COMMERCIO ESTERO ITALIANO:


ROMA Il made in Italy soffre ancora. A settembre la bilancia commerciale italiana è tornata negativa, quasi triplicando il deficit registrato un anno fa. E le prospettive rischiano di essere ancora peggiori, visto il rafforzamento dell’euro che, sfondata ormai quota 1,30 dollari, peserà probabilmente nei mesi prossimi sulle esportazioni italiane verso i paesi extraeuropei.
A guardare i dati dell’Istat, il panorama di settembre non è stato però più roseo neanche nell’interscambio con i paesi dell’Unione europea. Da un attivo di oltre 300 milioni del 2003, quest’anno si è registrato infatti un deficit di 141 milioni. E le preoccupazioni, afferma il viceministro delle Attività produttive con delega al Commercio estero, Adolfo Urso, aumentano «di fronte ai segnali negativi sulle aspettative dei consumi che giungono da alcuni mercati dell’Unione».
A settembre le esportazioni italiane sono aumentate del 7,4% a fronte di un più consistente incremento del 9,7% delle importazioni. Il saldo è così passato da un deficit di 373 milioni di euro di settembre 2003 al rosso di 921 milioni. Un risultato in netta controtendenza rispetto ad agosto, mese in cui la bilancia commerciale aveva registrato un attivo di oltre un miliardo. Il passivo di settembre pesa così anche sul bilancio dei nove mesi, che, proprio dopo questa debacle, si chiudono in negativo per 24 milioni.
L’aumento delle esportazioni dei prodotti petroliferi raffinati (+ 50,3%), dei metalli e prodotti in metallo (+ 34,8%) e degli articoli in gomma e materie plastiche (+ 14,1%) non è riuscita a controbilanciare le impennate delle importazioni in minerali energetici (+ 32,5%), metalli e prodotti in metallo (+ 27,7%) e minerali non energetici (+ 24,9%).
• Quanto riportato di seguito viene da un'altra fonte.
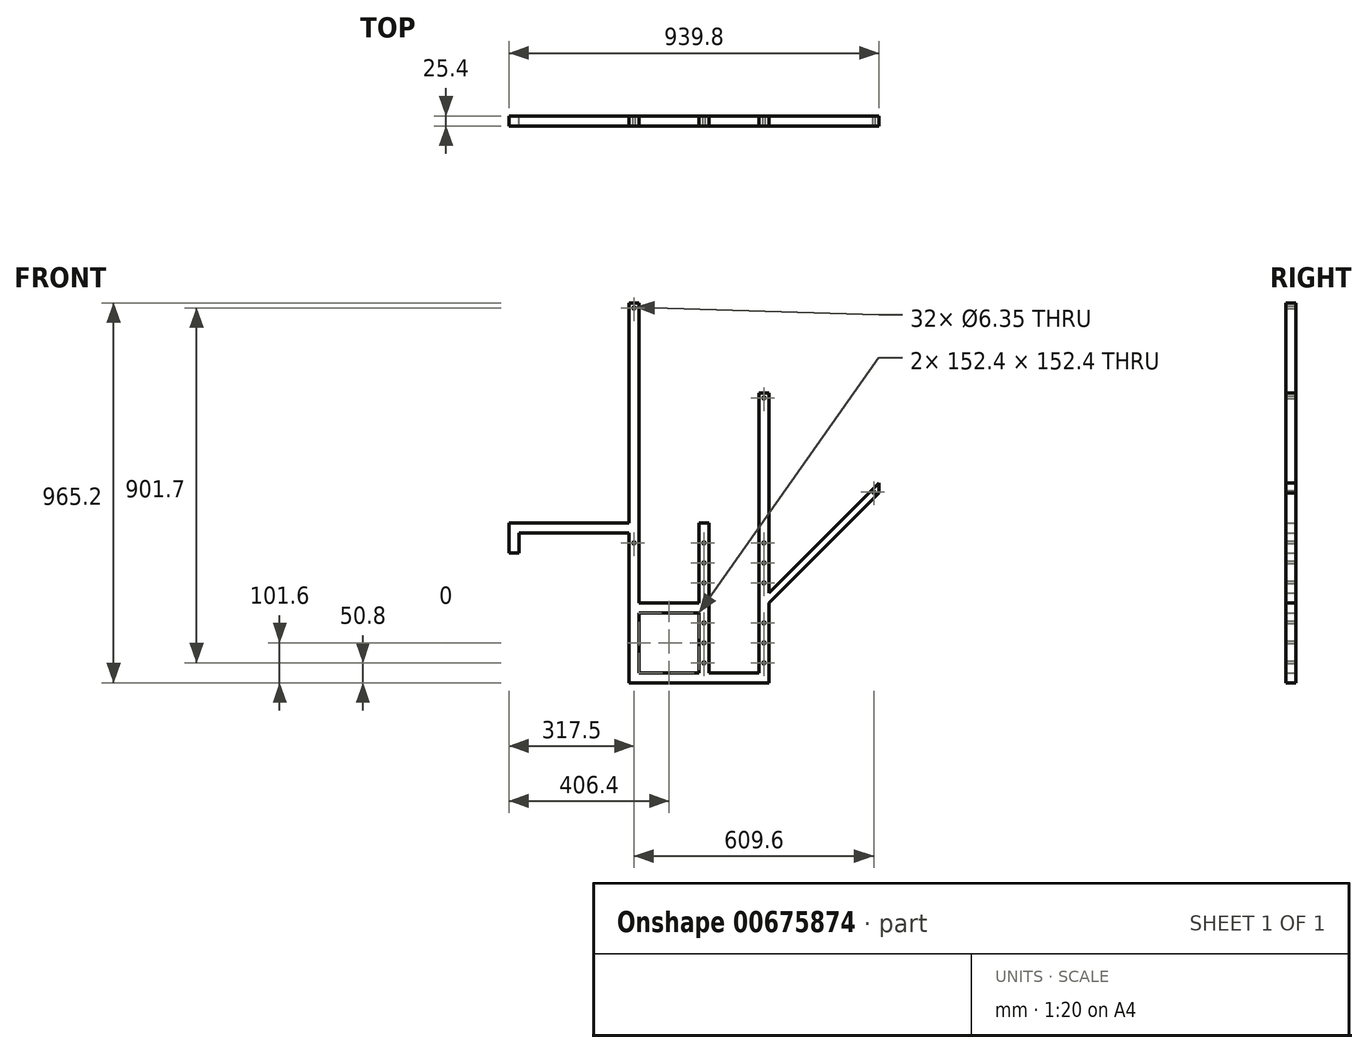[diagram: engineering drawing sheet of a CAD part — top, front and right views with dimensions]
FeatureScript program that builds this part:
annotation { "Feature Type Name" : "Feature", "Feature Type Description" : "" }
export const myFeature = defineFeature(function(context is Context, id is Id, definition is map)
    precondition{}
    {
        {
            var Q0;
            Q0=qCreatedBy(makeId("Front.planeOp"),FACE);
            var sketch = newSketch(context, id + "F0", { "sketchPlane" : qUnion([Q0])});
            skLineSegment(sketch, "E0.bottom", {"start": v(0, 0) * mm, "end": v(279.4, 0) * mm});
            skLineSegment(sketch, "E0.top", {"start": v(0, -25.4) * mm, "end": v(279.4, -25.4) * mm});
            skLineSegment(sketch, "E0.left", {"start": v(0, 0) * mm, "end": v(0, -25.4) * mm});
            skLineSegment(sketch, "E0.right", {"start": v(279.4, 0) * mm, "end": v(279.4, -25.4) * mm});
            skLineSegment(sketch, "E1.bottom", {"start": v(0, 0) * mm, "end": v(-25.4, 0) * mm});
            skLineSegment(sketch, "E1.top", {"start": v(0, -76.2) * mm, "end": v(-25.4, -76.2) * mm});
            skLineSegment(sketch, "E1.left", {"start": v(0, 0) * mm, "end": v(0, -76.2) * mm});
            skLineSegment(sketch, "E1.right", {"start": v(-25.4, 0) * mm, "end": v(-25.4, -76.2) * mm});
            skLineSegment(sketch, "E2.bottom", {"start": v(279.4, 0) * mm, "end": v(304.8, 0) * mm});
            skLineSegment(sketch, "E2.top", {"start": v(279.4, -406.4) * mm, "end": v(304.8, -406.4) * mm});
            skLineSegment(sketch, "E2.left", {"start": v(279.4, 0) * mm, "end": v(279.4, -406.4) * mm});
            skLineSegment(sketch, "E2.right", {"start": v(304.8, 0) * mm, "end": v(304.8, -406.4) * mm});
            skLineSegment(sketch, "E3.bottom", {"start": v(304.8, -203.2) * mm, "end": v(457.2, -203.2) * mm});
            skLineSegment(sketch, "E3.top", {"start": v(304.8, -228.6) * mm, "end": v(457.2, -228.6) * mm});
            skLineSegment(sketch, "E3.left", {"start": v(304.8, -203.2) * mm, "end": v(304.8, -228.6) * mm});
            skLineSegment(sketch, "E3.right", {"start": v(457.2, -203.2) * mm, "end": v(457.2, -228.6) * mm});
            skLineSegment(sketch, "E4.bottom", {"start": v(304.8, -406.4) * mm, "end": v(609.6, -406.4) * mm});
            skLineSegment(sketch, "E4.top", {"start": v(304.8, -381) * mm, "end": v(609.6, -381) * mm});
            skLineSegment(sketch, "E4.left", {"start": v(304.8, -406.4) * mm, "end": v(304.8, -381) * mm});
            skLineSegment(sketch, "E4.right", {"start": v(609.6, -406.4) * mm, "end": v(609.6, -381) * mm});
            skLineSegment(sketch, "E5.bottom", {"start": v(457.2, -406.4) * mm, "end": v(482.6, -406.4) * mm});
            skLineSegment(sketch, "E5.top", {"start": v(457.2, 0) * mm, "end": v(482.6, 0) * mm});
            skLineSegment(sketch, "E5.left", {"start": v(457.2, -406.4) * mm, "end": v(457.2, 0) * mm});
            skLineSegment(sketch, "E5.right", {"start": v(482.6, -406.4) * mm, "end": v(482.6, 0) * mm});
            skPoint(sketch, "E6.oppositeSnap0", {"position": v(482.6, -203.2) * mm});
            skLineSegment(sketch, "E6.bottom", {"start": v(609.6, -406.4) * mm, "end": v(635, -406.4) * mm});
            skLineSegment(sketch, "E6.top", {"start": v(609.6, -203.2) * mm, "end": v(635, -203.2) * mm});
            skLineSegment(sketch, "E6.left", {"start": v(609.6, -406.4) * mm, "end": v(609.6, -203.2) * mm});
            skLineSegment(sketch, "E6.right", {"start": v(635, -406.4) * mm, "end": v(635, -203.2) * mm});
            skLineSegment(sketch, "E7.top", {"start": v(279.4, 558.8) * mm, "end": v(304.8, 558.8) * mm});
            skLineSegment(sketch, "E7.left", {"start": v(279.4, 0) * mm, "end": v(279.4, 558.8) * mm});
            skLineSegment(sketch, "E7.right", {"start": v(304.8, 0) * mm, "end": v(304.8, 558.8) * mm});
            skLineSegment(sketch, "E8.top", {"start": v(609.6, 330.2) * mm, "end": v(635, 330.2) * mm});
            skLineSegment(sketch, "E8.left", {"start": v(609.6, -203.2) * mm, "end": v(609.6, 330.2) * mm});
            skLineSegment(sketch, "E8.right", {"start": v(635, -203.2) * mm, "end": v(635, 330.2) * mm});
            skLineSegment(sketch, "E9", {"start": v(609.6, -203.2) * mm, "end": v(914.4, -203.2) * mm, "construction": true});
            skLineSegment(sketch, "E10", {"start": v(914.4, -203.2) * mm, "end": v(914.4, 324.73) * mm, "construction": true});
            skLineSegment(sketch, "E11", {"start": v(609.6, -203.2) * mm, "end": v(914.4, 101.6) * mm});
            skLineSegment(sketch, "E12", {"start": v(635, -203.2) * mm, "end": v(914.4, 76.2) * mm});
            skLineSegment(sketch, "E13", {"start": v(914.4, 101.6) * mm, "end": v(914.4, 76.2) * mm});
            skSolve(sketch);
        }
        {
            var Q0;
            Q0 = qSketchRegion(id + "F0", true);
            extrude(context, id + "F1", {"entities" : qUnion([Q0]), "endBound" : BoundingType.SYMMETRIC, "depth" : 25.4 * mm, "offsetDistance" : 25.4 * mm});
        }
        {
            var Q0;
            Q0=makeQuery(id+"F1.opExtrude","CAP_FACE",FACE,{"disambiguationData":[OSD([sQuery(id+"F0.wireOp",EDGE,"E0.bottom"),sQuery(id+"F0.wireOp",EDGE,"E0.top"),sQuery(id+"F0.wireOp",EDGE,"E1.bottom"),sQuery(id+"F0.wireOp",EDGE,"E1.top"),sQuery(id+"F0.wireOp",EDGE,"E1.left"),sQuery(id+"F0.wireOp",EDGE,"E1.right"),sQuery(id+"F0.wireOp",EDGE,"E2.top"),sQuery(id+"F0.wireOp",EDGE,"E2.left"),sQuery(id+"F0.wireOp",EDGE,"E2.right"),sQuery(id+"F0.wireOp",EDGE,"E3.bottom"),sQuery(id+"F0.wireOp",EDGE,"E3.top"),sQuery(id+"F0.wireOp",EDGE,"E4.bottom"),sQuery(id+"F0.wireOp",EDGE,"E4.top"),sQuery(id+"F0.wireOp",EDGE,"E5.bottom"),sQuery(id+"F0.wireOp",EDGE,"E5.top"),sQuery(id+"F0.wireOp",EDGE,"E5.left"),sQuery(id+"F0.wireOp",EDGE,"E5.right"),sQuery(id+"F0.wireOp",EDGE,"E6.bottom"),sQuery(id+"F0.wireOp",EDGE,"E6.left"),sQuery(id+"F0.wireOp",EDGE,"E6.right"),sQuery(id+"F0.wireOp",EDGE,"E7.top"),sQuery(id+"F0.wireOp",EDGE,"E7.left"),sQuery(id+"F0.wireOp",EDGE,"E7.right"),sQuery(id+"F0.wireOp",EDGE,"E8.top"),sQuery(id+"F0.wireOp",EDGE,"E8.left"),sQuery(id+"F0.wireOp",EDGE,"E8.right"),sQuery(id+"F0.wireOp",EDGE,"E11"),sQuery(id+"F0.wireOp",EDGE,"E12"),sQuery(id+"F0.wireOp",EDGE,"E13")])],"isStart":false});
            var sketch = newSketch(context, id + "F2", { "sketchPlane" : qUnion([Q0])});
            skCircle(sketch, "E14", {"center": v(469.9, -101.6) * mm, "radius": 3.17 * mm});
            skCircle(sketch, "E15", {"center": v(469.9, -50.8) * mm, "radius": 3.18 * mm});
            skCircle(sketch, "E16", {"center": v(469.9, -152.4) * mm, "radius": 3.18 * mm});
            skCircle(sketch, "E17", {"center": v(469.9, -304.8) * mm, "radius": 3.17 * mm});
            skCircle(sketch, "E18", {"center": v(469.9, -254) * mm, "radius": 3.18 * mm});
            skCircle(sketch, "E19", {"center": v(469.9, -355.6) * mm, "radius": 3.18 * mm});
            skCircle(sketch, "E20", {"center": v(622.3, -101.6) * mm, "radius": 3.18 * mm});
            skCircle(sketch, "E21", {"center": v(622.3, -50.8) * mm, "radius": 3.18 * mm});
            skCircle(sketch, "E22", {"center": v(622.3, -152.4) * mm, "radius": 3.18 * mm});
            skCircle(sketch, "E23", {"center": v(622.3, -254) * mm, "radius": 3.18 * mm});
            skCircle(sketch, "E24", {"center": v(622.3, -304.8) * mm, "radius": 3.18 * mm});
            skCircle(sketch, "E25", {"center": v(622.3, -355.6) * mm, "radius": 3.18 * mm});
            skCircle(sketch, "E26", {"center": v(292.1, -50.8) * mm, "radius": 3.17 * mm});
            skCircle(sketch, "E27", {"center": v(292.1, 546.1) * mm, "radius": 3.17 * mm});
            skCircle(sketch, "E28", {"center": v(622.3, 317.5) * mm, "radius": 3.17 * mm});
            skCircle(sketch, "E29", {"center": v(901.7, 78.12) * mm, "radius": 3.17 * mm});
            skSolve(sketch);
        }
        {
            var Q0;
            Q0 = qSketchRegion(id + "F2", true);
            extrude(context, id + "F3", {"entities" : qUnion([Q0]), "operationType" : NewBodyOperationType.REMOVE, "oppositeDirection" : true, "depth" : 25.4 * mm, "offsetDistance" : 25.4 * mm});
        }
    });
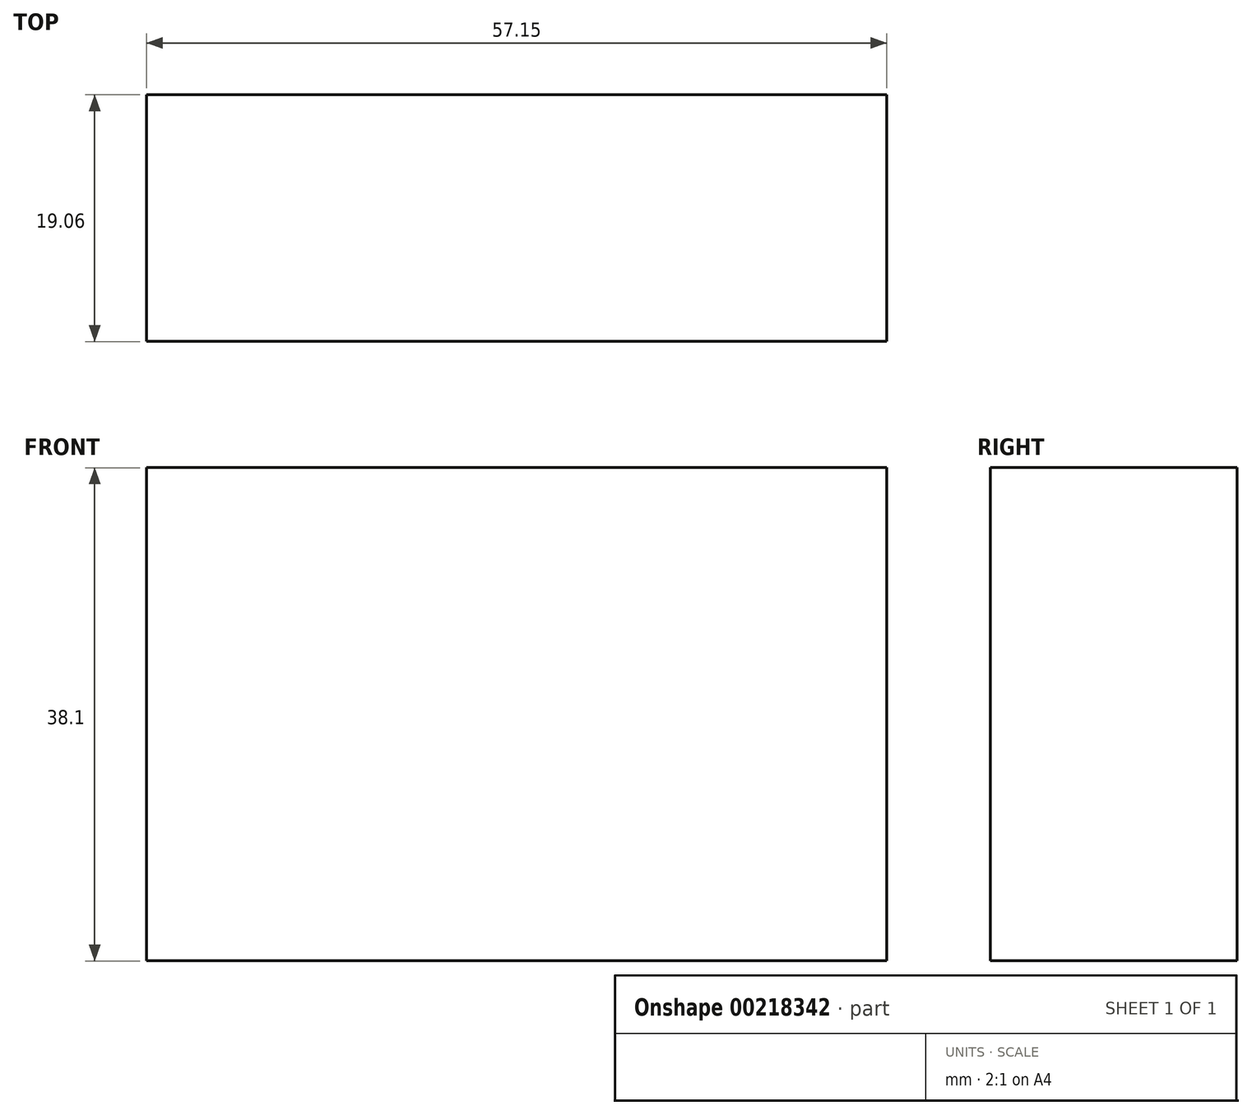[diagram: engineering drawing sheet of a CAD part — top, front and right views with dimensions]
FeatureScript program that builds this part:
annotation { "Feature Type Name" : "Feature", "Feature Type Description" : "" }
export const myFeature = defineFeature(function(context is Context, id is Id, definition is map)
    precondition{}
    {
        {
            var Q0;
            Q0=qCreatedBy(makeId("Front.planeOp"),FACE);
            var sketch = newSketch(context, id + "F0", { "sketchPlane" : qUnion([Q0])});
            skLineSegment(sketch, "E0.bottom", {"start": v(-9.52, 9.53) * mm, "end": v(9.53, 9.53) * mm});
            skLineSegment(sketch, "E0.top", {"start": v(-9.53, -9.53) * mm, "end": v(9.52, -9.53) * mm});
            skLineSegment(sketch, "E0.left", {"start": v(-9.52, 9.53) * mm, "end": v(-9.53, -9.53) * mm});
            skLineSegment(sketch, "E0.right", {"start": v(9.53, 9.53) * mm, "end": v(9.52, -9.53) * mm});
            skPoint(sketch, "E0.middle", {"position": v(0, 0) * mm});
            skSolve(sketch);
        }
        {
            var Q0;
            Q0 = qSketchRegion(id + "F0", true);
            extrude(context, id + "F1", {"entities" : qUnion([Q0]), "endBound" : BoundingType.SYMMETRIC, "depth" : 19.05 * mm});
        }
        {
            var Q0;
            Q0=makeQuery(id+"F1.opExtrude","SWEPT_FACE",FACE,{"disambiguationData":[OSD([sQuery(id+"F0.wireOp",EDGE,"E0.right")])]});
            extrude(context, id + "F2", {"entities" : qUnion([Q0]), "operationType" : NewBodyOperationType.ADD, "depth" : 38.1 * mm});
        }
        {
            var Q0;
            {var subQ0=sQuery(id+"F0.wireOp",EDGE,"E0.bottom");Q0=makeQuery(id+"F2.boolean.opBoolean","MERGE",FACE,{"derivedFrom":[makeQuery(id+"F1.opExtrude","SWEPT_FACE",FACE,{"disambiguationData":[OSD([subQ0])]}),makeQuery(id+"F2.opExtrude","SWEPT_FACE",FACE,{"disambiguationData":[OSD([subQ0,sQuery(id+"F0.wireOp",EDGE,"E0.right")])]})]});}
            extrude(context, id + "F3", {"entities" : qUnion([Q0]), "operationType" : NewBodyOperationType.ADD, "depth" : 19.05 * mm});
        }
    });
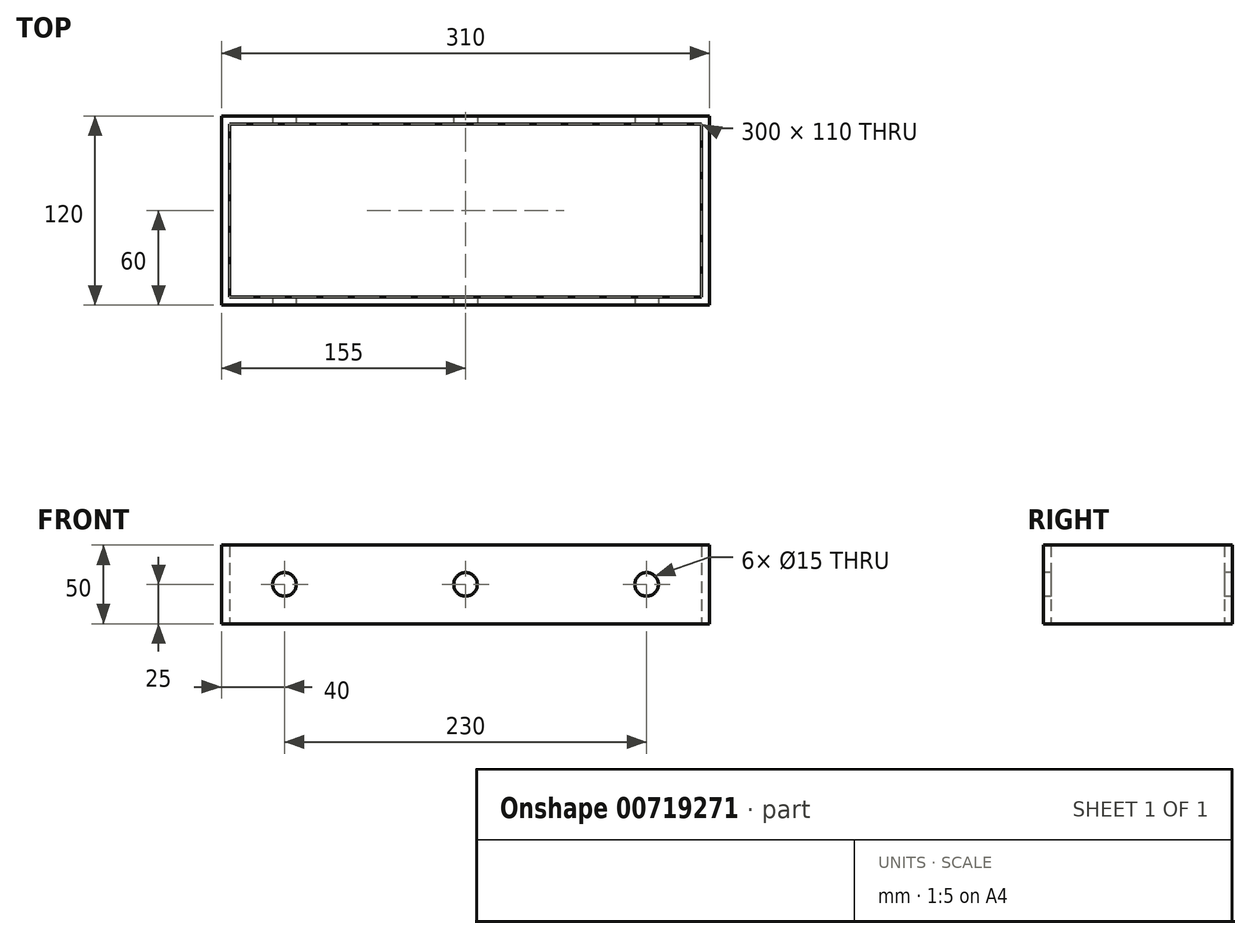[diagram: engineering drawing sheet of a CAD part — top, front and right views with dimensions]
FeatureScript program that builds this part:
annotation { "Feature Type Name" : "Feature", "Feature Type Description" : "" }
export const myFeature = defineFeature(function(context is Context, id is Id, definition is map)
    precondition{}
    {
        {
            var Q0;
            Q0=qCreatedBy(makeId("Top.planeOp"),FACE);
            var sketch = newSketch(context, id + "F0", { "sketchPlane" : qUnion([Q0])});
            skLineSegment(sketch, "E0.bottom", {"start": v(-155, 60) * mm, "end": v(155, 60) * mm});
            skLineSegment(sketch, "E0.top", {"start": v(-155, -60) * mm, "end": v(155, -60) * mm});
            skLineSegment(sketch, "E0.left", {"start": v(-155, 60) * mm, "end": v(-155, -60) * mm});
            skLineSegment(sketch, "E0.right", {"start": v(155, 60) * mm, "end": v(155, -60) * mm});
            skPoint(sketch, "E0.middle", {"position": v(0, 0) * mm});
            skLineSegment(sketch, "E1.bottom", {"start": v(-150, 55) * mm, "end": v(150, 55) * mm});
            skLineSegment(sketch, "E1.top", {"start": v(-150, -55) * mm, "end": v(150, -55) * mm});
            skLineSegment(sketch, "E1.left", {"start": v(-150, 55) * mm, "end": v(-150, -55) * mm});
            skLineSegment(sketch, "E1.right", {"start": v(150, 55) * mm, "end": v(150, -55) * mm});
            skSolve(sketch);
        }
        {
            var Q0;
            Q0=makeQuery(id+"F0.imprint","IMPRINT",FACE,{"disambiguationData":[TD([[makeQuery(id+"F0.imprint","IMPRINT",EDGE,{"derivedFrom":sQuery(id+"F0.wireOp",EDGE,"E0.bottom")}),-1.0]])]});
            extrude(context, id + "F1", {"entities" : qUnion([Q0]), "depth" : 50 * mm, "offsetDistance" : 25 * mm});
        }
        {
            var Q0;
            Q0=makeQuery(id+"F1.opExtrude","SWEPT_FACE",FACE,{"disambiguationData":[OSD([sQuery(id+"F0.wireOp",EDGE,"E0.top")])]});
            var sketch = newSketch(context, id + "F2", { "sketchPlane" : qUnion([Q0])});
            skCircle(sketch, "E2", {"center": v(-115, 25) * mm, "radius": 7.5 * mm});
            skCircle(sketch, "E3", {"center": v(0, 25) * mm, "radius": 7.5 * mm});
            skCircle(sketch, "E4", {"center": v(115, 25) * mm, "radius": 7.5 * mm});
            skSolve(sketch);
        }
        {
            var Q0;
            Q0=makeQuery(id+"F2.imprint","IMPRINT",FACE,{"disambiguationData":[TD([[makeQuery(id+"F2.imprint","IMPRINT",EDGE,{"derivedFrom":sQuery(id+"F2.wireOp",EDGE,"E2")}),1.0]])]});
            var Q1;
            Q1=makeQuery(id+"F2.imprint","IMPRINT",FACE,{"disambiguationData":[TD([[makeQuery(id+"F2.imprint","IMPRINT",EDGE,{"derivedFrom":sQuery(id+"F2.wireOp",EDGE,"E3")}),1.0]])]});
            var Q2;
            Q2=makeQuery(id+"F2.imprint","IMPRINT",FACE,{"disambiguationData":[TD([[makeQuery(id+"F2.imprint","IMPRINT",EDGE,{"derivedFrom":sQuery(id+"F2.wireOp",EDGE,"E4")}),1.0]])]});
            extrude(context, id + "F3", {"entities" : qUnion([Q0, Q1, Q2]), "operationType" : NewBodyOperationType.REMOVE, "oppositeDirection" : true, "depth" : 150 * mm, "offsetDistance" : 25 * mm});
        }
    });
Rimane tra gli altri fortemente deficitario anche il comparto dei prodotti dell’agricoltura e della pesca il cui export è diminuito di quasi il 12%. In compenso, denuncia la Coldiretti, la Cina ha aumentato in modo rilevante le proprie esportazioni di prodotti alimentari, con incrementi in quantità che variano dal 440% per gli arrivi di mele al 22% per quelli di pomodori conservati, fino al 5% per verdure e ortaggi sottaceto.
Lo scenario di fine anno, commenta Urso, «desta quindi qualche preoccupazione», di fronte «ai segnali negativi sulle aspettative dei consumi che giungono da alcuni mercati dell’Unione e, soprattutto, all’eccessivo rafforzamento dell’euro sul dollaro che mette a rischio la crescita sinora sostenuta delle esportazioni italiane sui mercati extra Ue su cui il fattore monetario incide in modo decisivo». Il viceministro vede comunque qualche spiraglio nei dati dei primi nove mesi chiusisi con un deficit di 24 milioni contro quello di 607 dello stesso periodo dello scorso anno. Un invito a recuperare competitività arriva infine da Assocamerestero, preoccupata soprattutto per i dati sul commercio con l’Ue: «il fatto che le esportazioni con questi Paesi siano cresciute del 2,4% tendenziale e le importazioni del 5,8% significa che le nostre quote di mercato rischiano di essere erose» proprio nell’area dove è indirizzato circa il 55% delle esportazioni italiane.